Passage to read.
Can I make it through before the traffic light turns red?

It’s a decision that we all face just about every day we drive. We’re approaching an intersection with a traffic signal, going the appropriate speed (or close enough) and the light changes from green to yellow. In an instant, our brain goes through a series of complex calculations. “Can I make it through before it turns red?”, “If I slow down to stop, will that dude behind me respond in kind?”, “I wonder if there’s a red-light camera”, “How much will a ticket cost me?”

We were all taught “green go, yellow slow, red stop, ” but somehow our brains just don’t work that way. Adding to the problem is the fact that if you DO stop, it may be one of those seemingly eternal red lights Florida is famous for. If you don’t stop, how long will the signal be yellow? All traffic lights somehow don’t seem to be created equal. More on that later.

Of course, if you make it before it turns red you give yourself a little mental pat on the back and continue with your travels. If the light does change you’ll probably justify it by saying it was just a little pink, not actually red. That camera or nearby officer of the law may see it differently, however, and a citation may ensue.

Tasks to carry out.
1. Put this sentence from the traffic light passage into Spanish: "All traffic lights somehow don’t seem to be created equal."
2. From the traffic light passage, transcribe word for word everything from "Can I make it through before the" down to "on that later.".

Dataset extract.
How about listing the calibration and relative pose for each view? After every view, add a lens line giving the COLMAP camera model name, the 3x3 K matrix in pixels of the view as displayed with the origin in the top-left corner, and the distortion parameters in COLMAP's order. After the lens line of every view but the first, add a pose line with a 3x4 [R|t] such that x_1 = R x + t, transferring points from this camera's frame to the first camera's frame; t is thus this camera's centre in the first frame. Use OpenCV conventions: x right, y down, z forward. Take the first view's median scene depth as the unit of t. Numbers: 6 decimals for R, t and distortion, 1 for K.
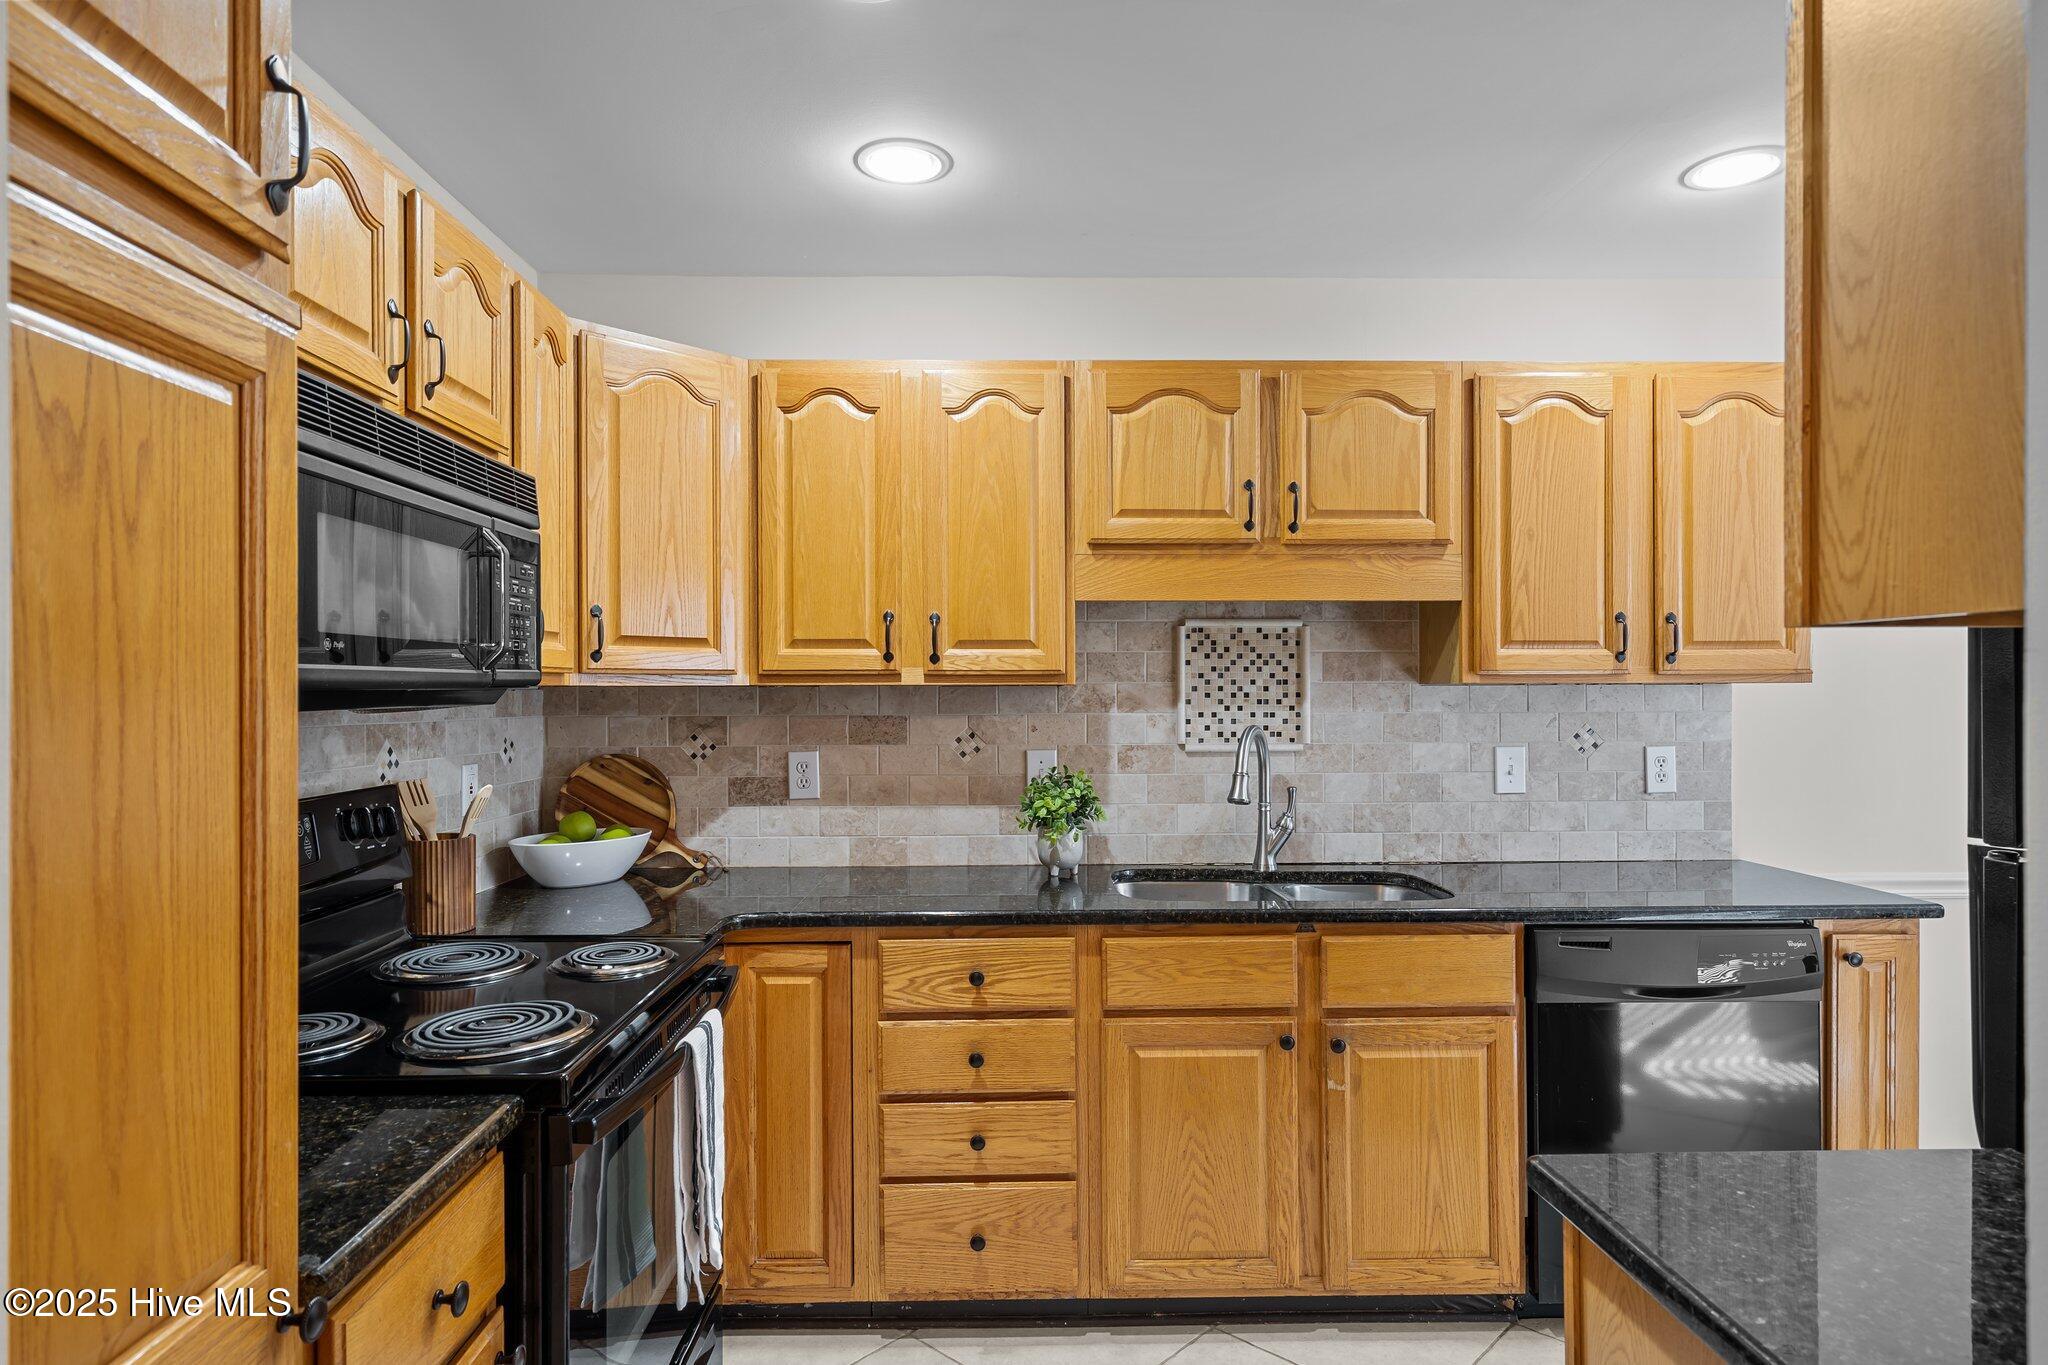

Answers by item number.
1. De algún modo, no todos los semáforos parecen haber sido creados iguales.

2.
Can I make it through before the traffic light turns red?

It’s a decision that we all face just about every day we drive. We’re approaching an intersection with a traffic signal, going the appropriate speed (or close enough) and the light changes from green to yellow. In an instant, our brain goes through a series of complex calculations. “Can I make it through before it turns red?”, “If I slow down to stop, will that dude behind me respond in kind?”, “I wonder if there’s a red-light camera”, “How much will a ticket cost me?”

We were all taught “green go, yellow slow, red stop, ” but somehow our brains just don’t work that way. Adding to the problem is the fact that if you DO stop, it may be one of those seemingly eternal red lights Florida is famous for. If you don’t stop, how long will the signal be yellow? All traffic lights somehow don’t seem to be created equal. More on that later.